EXTRACTED INFORMATION:
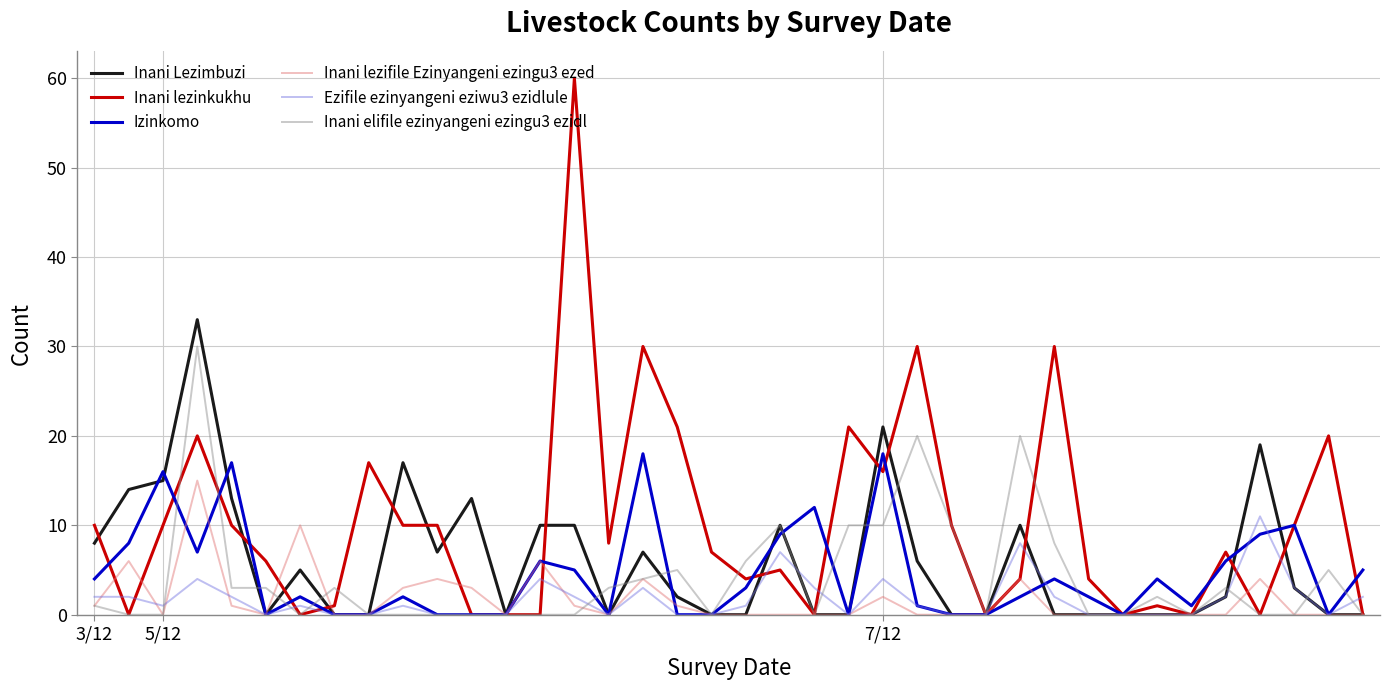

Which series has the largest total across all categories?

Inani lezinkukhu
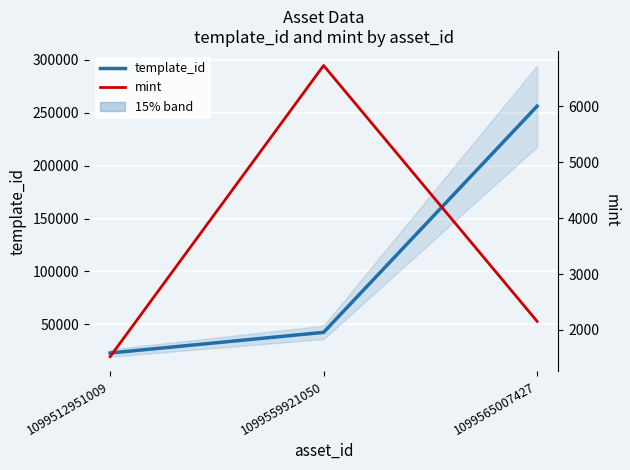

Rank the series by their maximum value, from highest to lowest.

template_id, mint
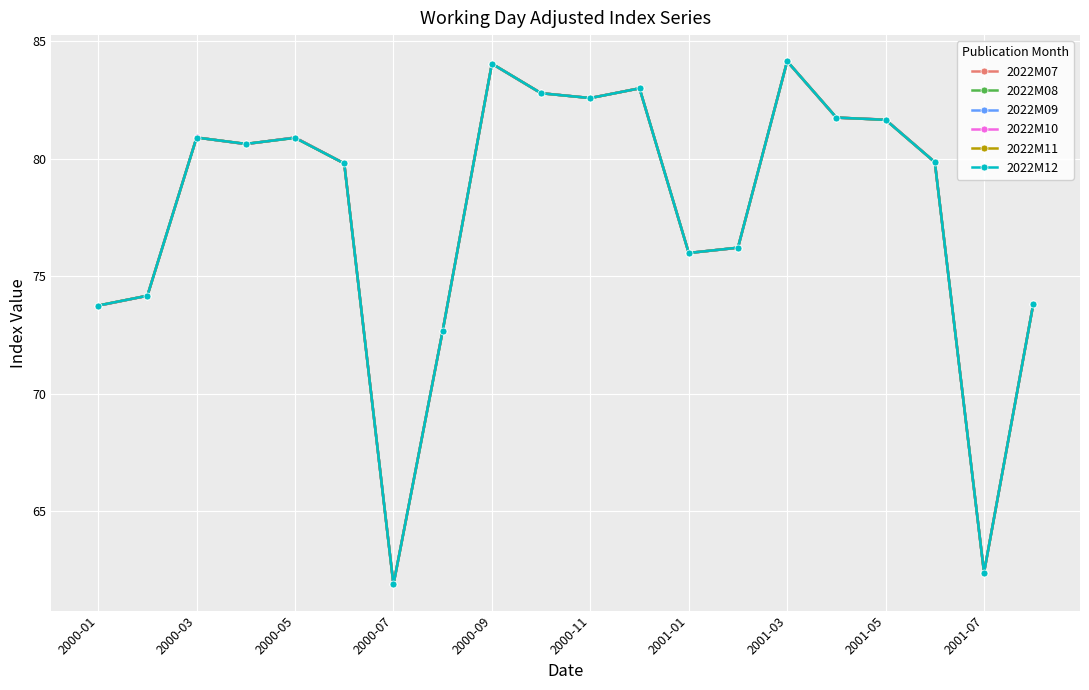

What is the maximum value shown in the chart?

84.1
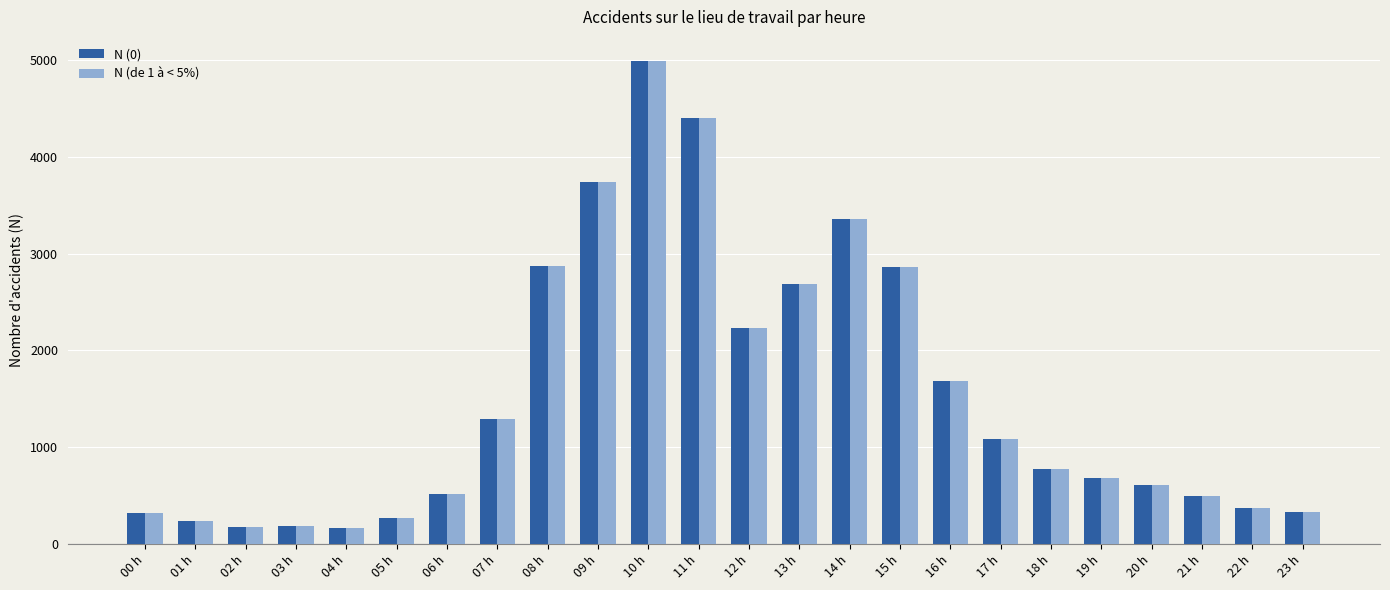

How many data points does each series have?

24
--
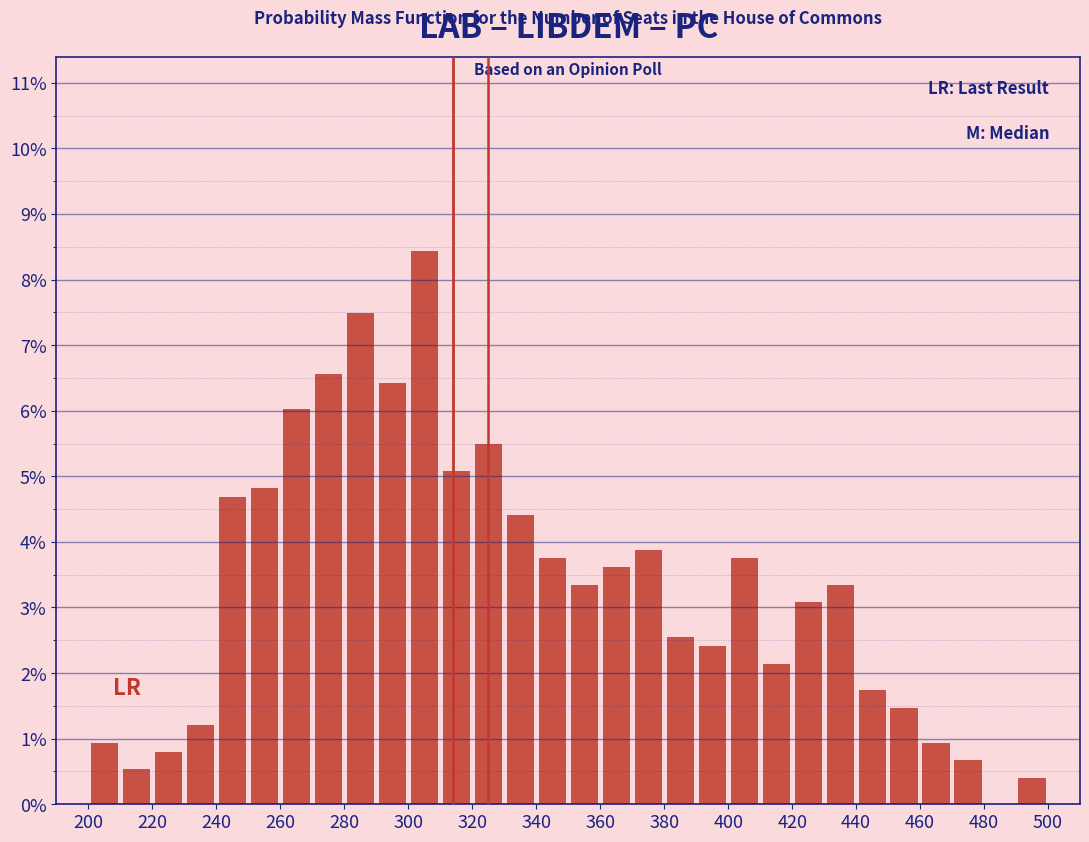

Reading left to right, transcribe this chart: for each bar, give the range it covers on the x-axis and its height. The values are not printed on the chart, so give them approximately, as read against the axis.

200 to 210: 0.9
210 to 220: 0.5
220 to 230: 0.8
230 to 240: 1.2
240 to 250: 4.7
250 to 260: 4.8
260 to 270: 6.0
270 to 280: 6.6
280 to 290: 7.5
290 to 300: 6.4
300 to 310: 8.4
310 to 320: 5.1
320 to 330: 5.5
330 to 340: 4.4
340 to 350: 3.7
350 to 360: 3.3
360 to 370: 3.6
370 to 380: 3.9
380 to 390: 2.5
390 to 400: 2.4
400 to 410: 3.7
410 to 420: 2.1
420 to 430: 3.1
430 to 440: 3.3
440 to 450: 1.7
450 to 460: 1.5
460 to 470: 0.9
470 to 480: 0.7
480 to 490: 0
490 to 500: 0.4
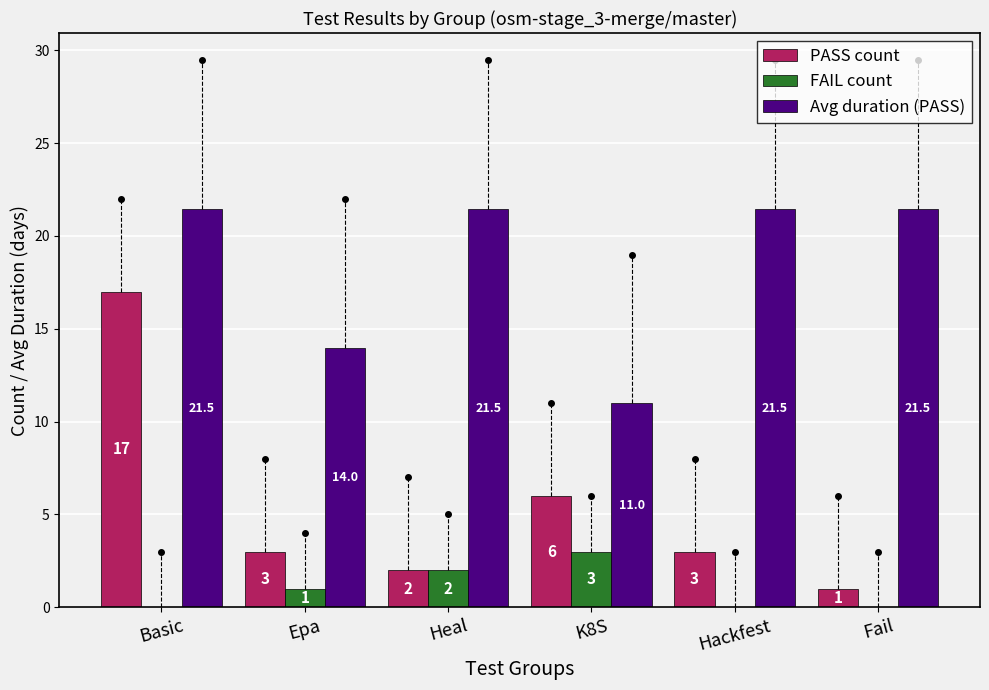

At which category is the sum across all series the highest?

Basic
* * *
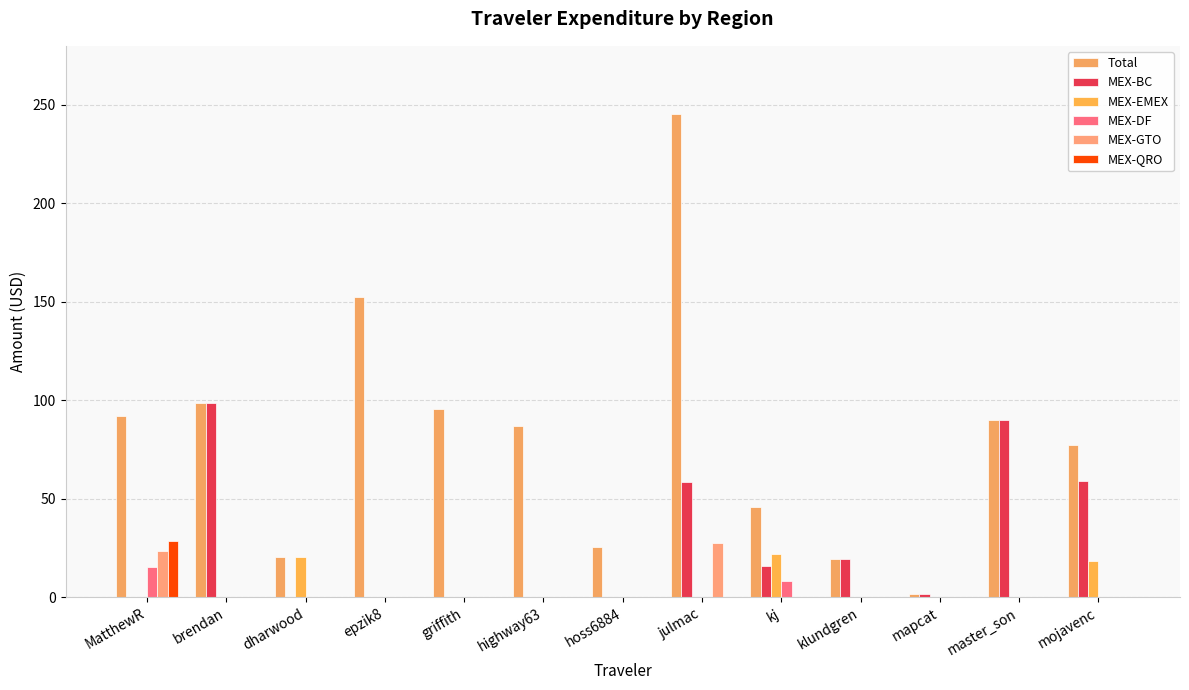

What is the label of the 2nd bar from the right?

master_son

TASK PROMPT: Repeat the items word for word, starting with the line containing "Which series has" and continuing through the line containing "How many data points does each series have?", with both of those lines included. Leave the pictures out of your answer.

RESULT FOR THIS TASK:
Which series has the largest total across all categories?

Inani lezinkukhu

Rank the series by their maximum value, from highest to lowest.

template_id, mint

What is the maximum value shown in the chart?

84.1

How many data points does each series have?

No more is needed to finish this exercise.